The current focus is straightforward. Run Nyx against real open-source repositories and real CVEs, then close the gap between what it finds and what it should find.
That means:
- Recall. Pick CVEs with public fixes. Reproduce them on the vulnerable commit. If Nyx misses, figure out why (missing source, missing sink, lost flow across a call, dropped at a sanitizer that was not actually a sanitizer) and fix the underlying analysis, not the fixture.
- Precision. Triage the noise on large repos (phpMyAdmin, Nextcloud, and others). Each false positive gets reduced to a pattern: receiver-type gate, non-crypto context for
md5/sha1, type-safe sink suppression, etc. Land the gate, re-run the corpus, confirm the count drops without taking real bugs with it. - Corpus discipline. Every fix lands with a fixture (positive or negative) and a corpus row. Rule-level F1 on
tests/benchmark/corpus/is the scoreboard. CI floors only ratchet up.

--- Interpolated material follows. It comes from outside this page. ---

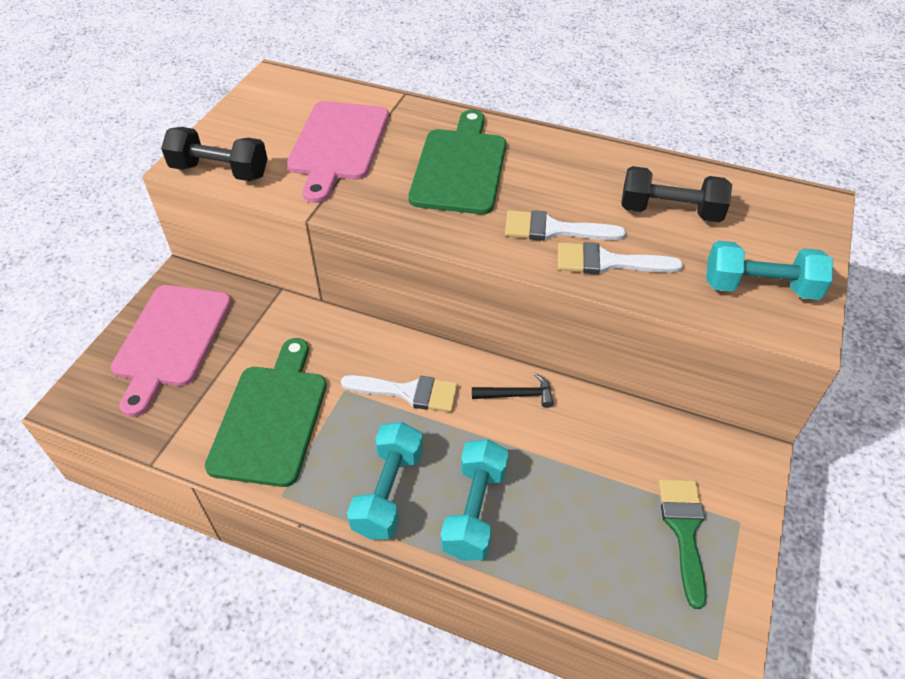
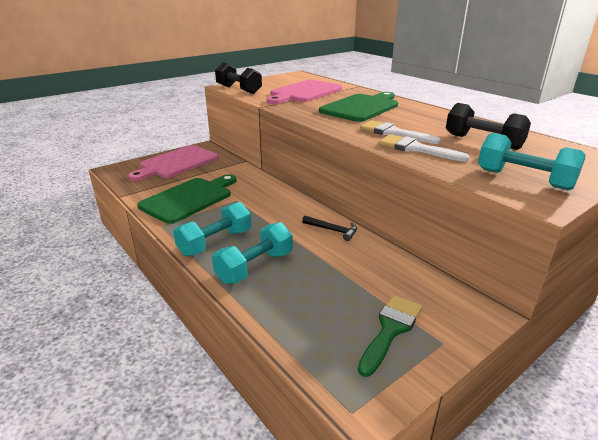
camera: 30 degrees right, 20 degrees down
white brush [341,375,458,412] -> none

The scanner internals (SSA, cross-file summaries, abstract interpretation, symbolic execution, auth analysis) are in place. They get refined in service of the recall/precision work, not extended for their own sake.
Static analysis confirms a flow exists. Dynamic execution confirms it fires. The plan is a local sandbox that picks up entry points Nyx already identifies, builds a harness, injects a payload, and watches for the crash or shell. Pairs naturally with fuzzing (libFuzzer, cargo-fuzz, go-fuzz, HTTP) where the static engine picks the targets.
Not started. Lands after the static side is honest on real corpora.
Embeddings for cross-codebase pattern similarity. LLM-assisted detection for logic bugs that resist taint modeling. Automated exploit refinement loops. All speculative until the foundation is solid.